Switching to Battery Power (DC Mode):

• When the input AC voltage exceeds the upper limit you’ve set, the inverter interprets this as an overvoltage condition. To protect connected devices, it will automatically switch from using grid power to using battery power, thereby converting DC from the batteries to AC for your use.

Inverter Mode Operation:

• In this mode, the inverter will supply power to your connected devices by inverting DC power from the batteries to AC power. This ensures that your devices continue to operate with a stable and safe voltage level.

Returning to Grid Power:

• Once the grid voltage falls back within the acceptable range (below the set upper voltage limit), the MultiPlus-II will automatically switch back to using grid power. This transition is designed to be seamless to maintain a continuous power supply for your devices.

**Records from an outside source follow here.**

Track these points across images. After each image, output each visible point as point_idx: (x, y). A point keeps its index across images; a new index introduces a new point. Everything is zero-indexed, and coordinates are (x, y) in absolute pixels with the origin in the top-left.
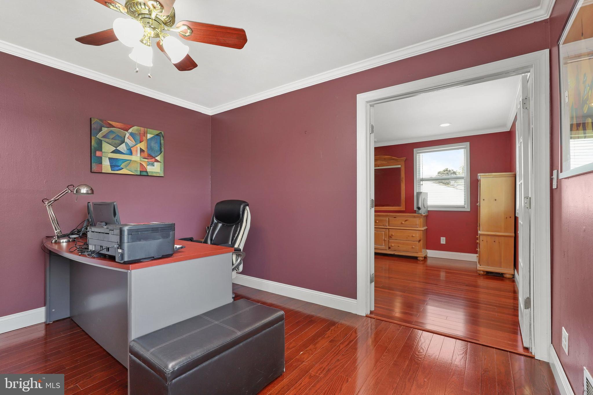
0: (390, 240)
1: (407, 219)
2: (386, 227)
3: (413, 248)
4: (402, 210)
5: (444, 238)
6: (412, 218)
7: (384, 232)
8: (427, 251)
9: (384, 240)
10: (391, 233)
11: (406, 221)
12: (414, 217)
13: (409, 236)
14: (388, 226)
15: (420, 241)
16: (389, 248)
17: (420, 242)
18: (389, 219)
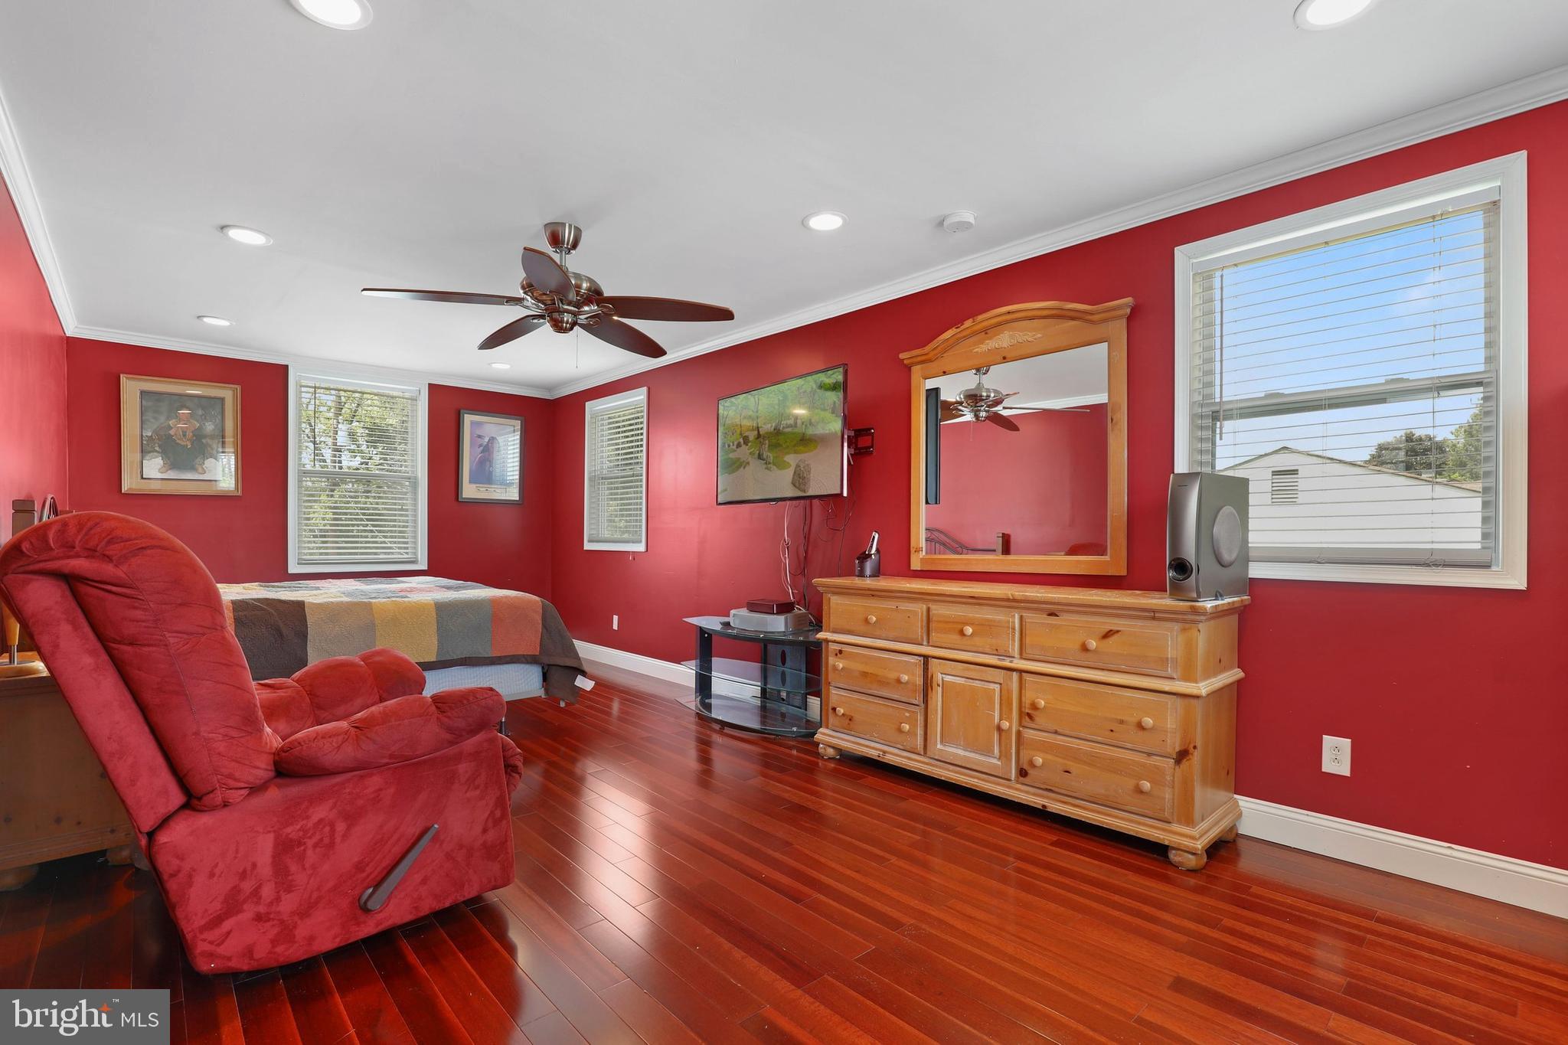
0: (1029, 734)
1: (1115, 628)
2: (1007, 663)
3: (1139, 791)
4: (1111, 572)
5: (1346, 743)
6: (1140, 623)
7: (997, 687)
8: (1241, 803)
9: (999, 729)
10: (1029, 696)
11: (1108, 635)
12: (1154, 618)
13: (1122, 722)
14: (1016, 654)
15: (1182, 755)
16: (1023, 773)
17: (1185, 764)
18: (1021, 618)
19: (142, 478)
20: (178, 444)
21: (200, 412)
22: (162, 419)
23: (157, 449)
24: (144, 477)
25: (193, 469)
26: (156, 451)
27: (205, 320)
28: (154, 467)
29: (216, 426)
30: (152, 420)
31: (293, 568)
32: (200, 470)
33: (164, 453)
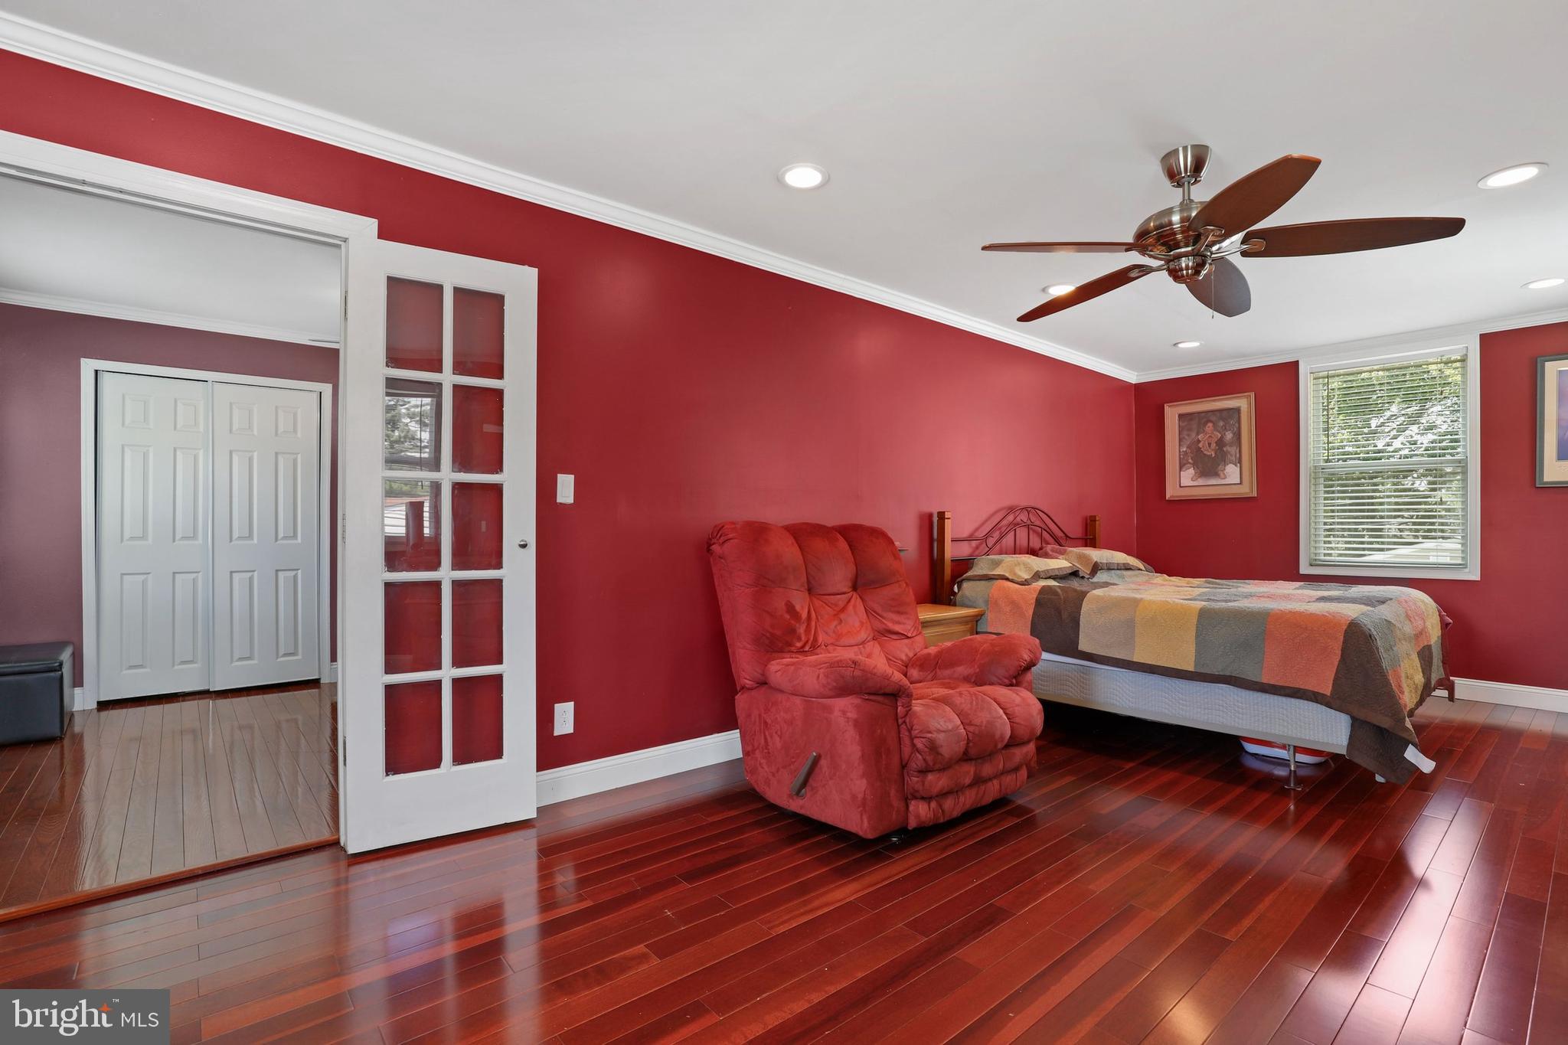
19: (1180, 487)
20: (1205, 454)
21: (1221, 424)
22: (1193, 435)
23: (1190, 461)
24: (1182, 485)
25: (1216, 475)
26: (1190, 463)
27: (1180, 345)
28: (1188, 477)
29: (1234, 434)
30: (1186, 437)
31: (1304, 569)
32: (1222, 475)
33: (1195, 465)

Protection and Efficiency:

• This feature is particularly useful for protecting sensitive electronic devices like computers. It ensures they are not exposed to potentially harmful overvoltage conditions. However, it also means that the inverter will be drawing power from the batteries during these periods, which could impact battery life if overvoltage conditions on the grid are frequent.

Monitoring and Adjustments:

• It’s important to monitor how often these switches occur. If your inverter frequently switches to battery power due to regular overvoltage conditions, you may need to reconsider the upper voltage limit settings or consult with your utility provider about the stability of the grid voltage.